Thursday, March 8, 2012

Don't Mess with His Cat


The Filth: written by Grant Morrison; illustrated by Chris Weston and Gary Erskine (2002-2003): It's helpful to know that 'the Filth' is British slang for 'the police.' Morrison and Weston present a world in which a secret police force called The Hand works to preserve Status: Q, the normative state of affairs in which most humans remains blissfully unaware of the extraordinarily strange world they really inhabit. Or so it seems, anyway.

Greg Feely is a normal, porn-loving fellow with a boring job and an ailing, beloved cat named Tony. Then he finds out that 'Greg Feely' is a parapersona, a hiding place for Hand operative Ned Slade. The Hand cleans up the messes that threaten the body politic, monsters and tyrants and murderers whose crimes resemble diseases and bodily frailties.

Giant, flying spermatozoa attack Los Angeles. A giant cruise-ship becomes a floating madhouse populated by hive-mind anti-persons. Normal citizens are found hideously and improbably aged to death.

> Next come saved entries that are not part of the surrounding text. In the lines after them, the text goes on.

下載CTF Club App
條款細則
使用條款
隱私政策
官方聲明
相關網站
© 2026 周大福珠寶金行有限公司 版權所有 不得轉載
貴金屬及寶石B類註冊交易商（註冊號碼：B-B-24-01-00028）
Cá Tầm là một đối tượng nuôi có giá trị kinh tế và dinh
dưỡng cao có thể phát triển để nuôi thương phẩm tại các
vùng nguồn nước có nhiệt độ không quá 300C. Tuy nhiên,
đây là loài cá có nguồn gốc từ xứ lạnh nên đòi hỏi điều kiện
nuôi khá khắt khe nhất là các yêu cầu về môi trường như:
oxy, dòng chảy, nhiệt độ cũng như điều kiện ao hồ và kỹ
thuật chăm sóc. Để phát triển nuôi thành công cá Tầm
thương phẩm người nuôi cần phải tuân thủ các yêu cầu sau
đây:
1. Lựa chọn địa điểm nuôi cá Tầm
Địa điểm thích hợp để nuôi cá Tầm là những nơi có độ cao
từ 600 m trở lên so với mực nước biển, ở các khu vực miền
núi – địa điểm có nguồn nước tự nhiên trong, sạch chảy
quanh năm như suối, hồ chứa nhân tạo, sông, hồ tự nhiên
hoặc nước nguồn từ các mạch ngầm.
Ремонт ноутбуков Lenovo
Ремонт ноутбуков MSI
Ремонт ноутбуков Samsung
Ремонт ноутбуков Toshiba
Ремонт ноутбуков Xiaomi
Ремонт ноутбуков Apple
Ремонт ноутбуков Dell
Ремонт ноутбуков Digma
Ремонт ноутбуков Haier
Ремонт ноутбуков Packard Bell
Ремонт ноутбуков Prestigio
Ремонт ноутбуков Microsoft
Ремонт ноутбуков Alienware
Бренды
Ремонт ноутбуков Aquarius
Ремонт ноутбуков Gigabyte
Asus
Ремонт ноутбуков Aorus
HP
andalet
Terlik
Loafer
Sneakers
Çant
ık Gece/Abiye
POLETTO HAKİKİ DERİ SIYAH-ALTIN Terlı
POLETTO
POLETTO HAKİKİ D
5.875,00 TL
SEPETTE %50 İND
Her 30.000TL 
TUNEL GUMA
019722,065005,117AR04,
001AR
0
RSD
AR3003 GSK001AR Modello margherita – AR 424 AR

The Hand's headquarters exist in a strange place over which looms what appears to be the hand of a dead God, clutching a pen. Time moves with hyperrapidity there, with unprotected life living and dying in minutes. In the Hand's HQ, agents come and go at the behest of over-constables Man Green/Man Yellow, given orders by strange, cybernetic beings. And one of the Hand's best agents, Spartacus Hughes, has gone rogue. The world shudders on the brink of destruction and revelation.

As with Morrison's earlier, longer The Invisibles, The Filth rewards multiple readings. The art by Chris Weston and Gary Erskine is clean and straightforward -- the grotesque and the sublime completely in focus (well, except for some pixelated male penises, as DC Vertigo apparently won't show them if they're erect). It's a darned peculiar book, yet it all makes sense in the end. Highly recommended.